North American trucking companies have been facing a unique challenge over the last several years- namely driver shortages. Subject to an aging workforce (amidst a social climate that continues to rely on transported goods), the trucking industry is facing a substantial driver shortage with recent estimates indicating that approximately 890,000 new drivers, half of which will be serving as replacements for retirees, will have to be hired over the next decade. A recent study by the American Trucking Associations suggests that this year alone, 47,500 new drivers will have to be hired in order to adequately handle customer demands.
The current situation is in stark contrast to only several years ago when, due in large part to the 2008 economic recession, demand for goods plunged and the continent faced a surplus of willing drivers with no freights to haul. In this regard, today’s shortage proves a testament to a gradually improving and expanding United States economy that relies more heavily on imports.
Shipping costs have increased as companies have increased wages for individual drivers. While shipment delays resulting from a lack of available drivers have thus far remained rare, and increased wages are certainly a fortuitous arrangement for individual rigs, the ATA warns of potential dire effects that might result from the shortage in the near future.

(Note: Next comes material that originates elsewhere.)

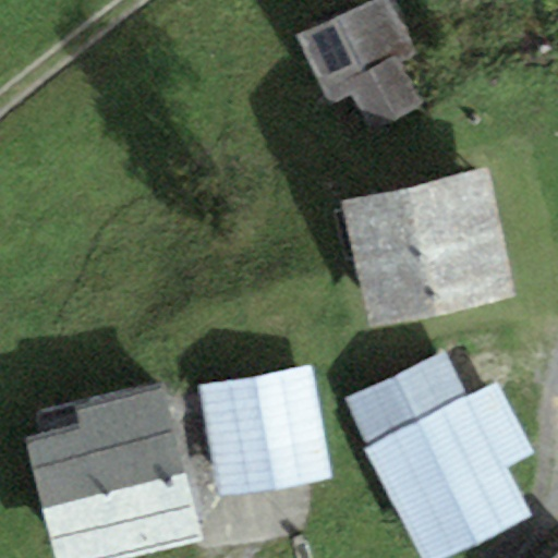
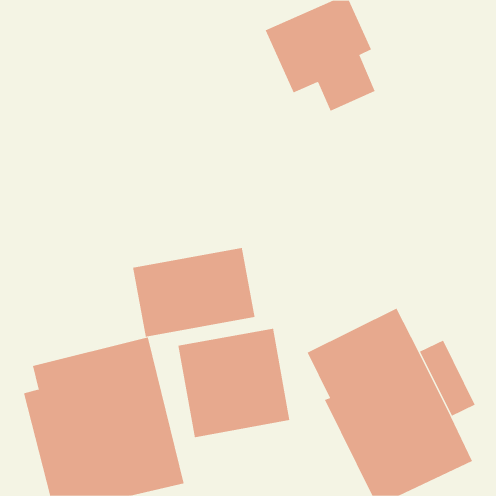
building: [348,177,507,324] -> none
building: none -> [132,247,255,337]

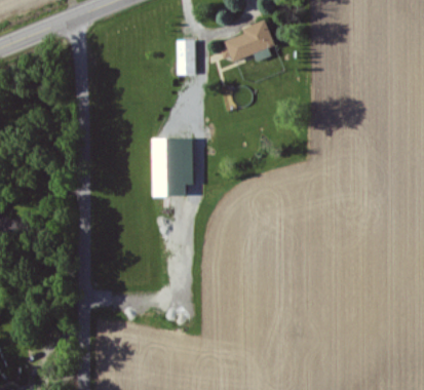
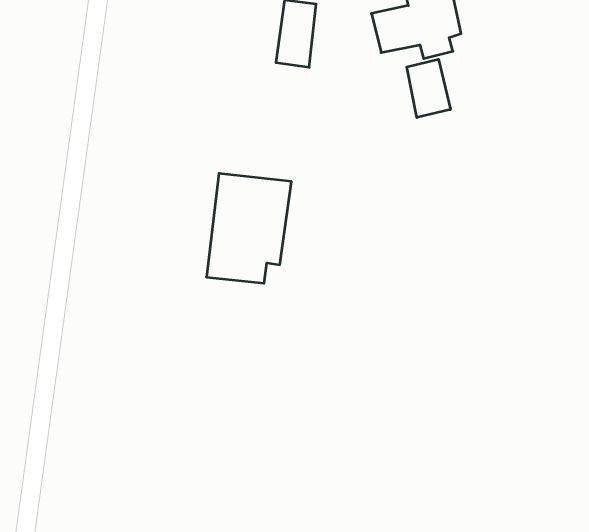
building: none -> [407,59,450,118]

“If the trend stays on course, there will likely be severe supply chain disruptions resulting in significant shipping delays, higher inventory carrying costs, and perhaps shortages at stores,” read the ATA report.

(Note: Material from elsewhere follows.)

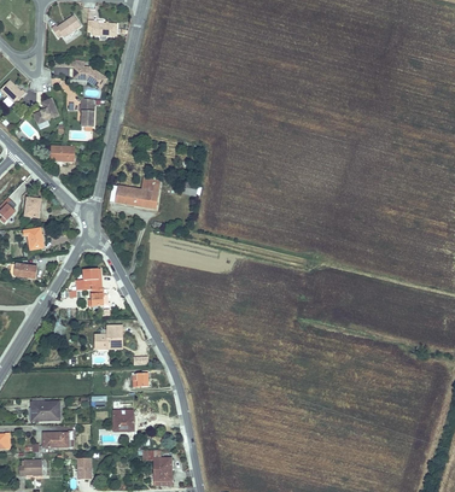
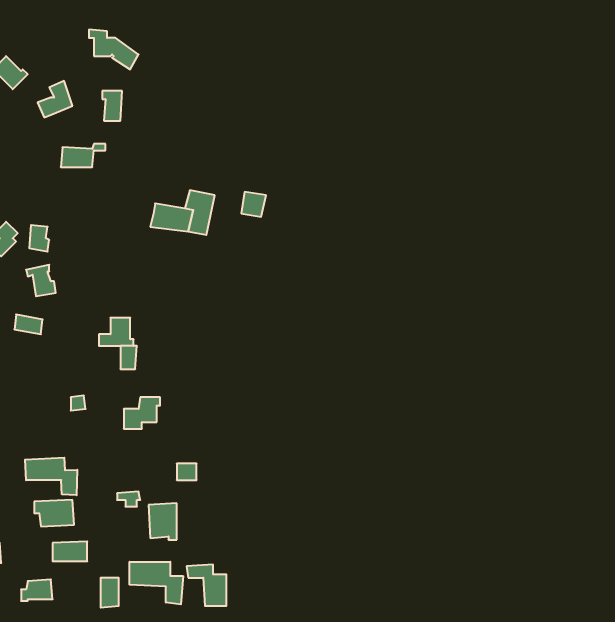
building: none -> [25,458,77,495]
building: none -> [130,562,183,604]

For the time-being, the wage increase has helped minimize driver turnover in the industry, bringing the turnover rate down from 100% in 2012 to just over 90% last year, which might seem like a negligible difference, but has proved a significant enough decrease to keep companies slightly off the hook.
The figure of 890,000 required new drivers represents over half of the current 1.6 million tractor-trailers currently on the road, with approximately 45% of new hirees likely to be used as replacements for the massive number of anticipated retirees over the next decade. Beyond that, ⅓ of the remaining new hires will be necessary to fill the gap of projected demand increases. The remaining chunk will be required to replace the inevitable portion of drivers who move on from the industry for other reasons.
In an effort to increase interest in truck driving positions, some companies have have begun offering a minimum guaranteed salary regardless of miles driven, as well as additional means of enticement.
“We know an even greater capacity crunch is coming, and we’ve got to make being a professional truck driver as attractive as possible,” said Robert Hatchett, vice president of recruiting for covenant transport, a Chattanooga, Tenn company that tends to require about 3,000 new drivers a year.
While the ATA’s findings provide something of a rude awakening for many fleets, they have yet to take into account the potential impact of the new federal regulations, including electronic logging, on the industry’s future.
“Our work shows the great and growing need for drivers,” said ATA chief economist Bob Costello, “but we also highlight several solutions including increasing driver pay, getting drivers more time at home, as well as improving the image of the driver and their treatment by all companies in the supply chain. Make no mistake, the driver shortage is a challenge, but it is not an insurmountable one.”
Whatever the industry faces in the future, one thing remains clear: North America’s reliance on transported goods and services isn’t looking to end any time soon, and that means that the role of the truck driver will remain as pertinent to the continent’s infrastructure as it has since its inception. Here at Scout Logistics, we are proud to be a part of it.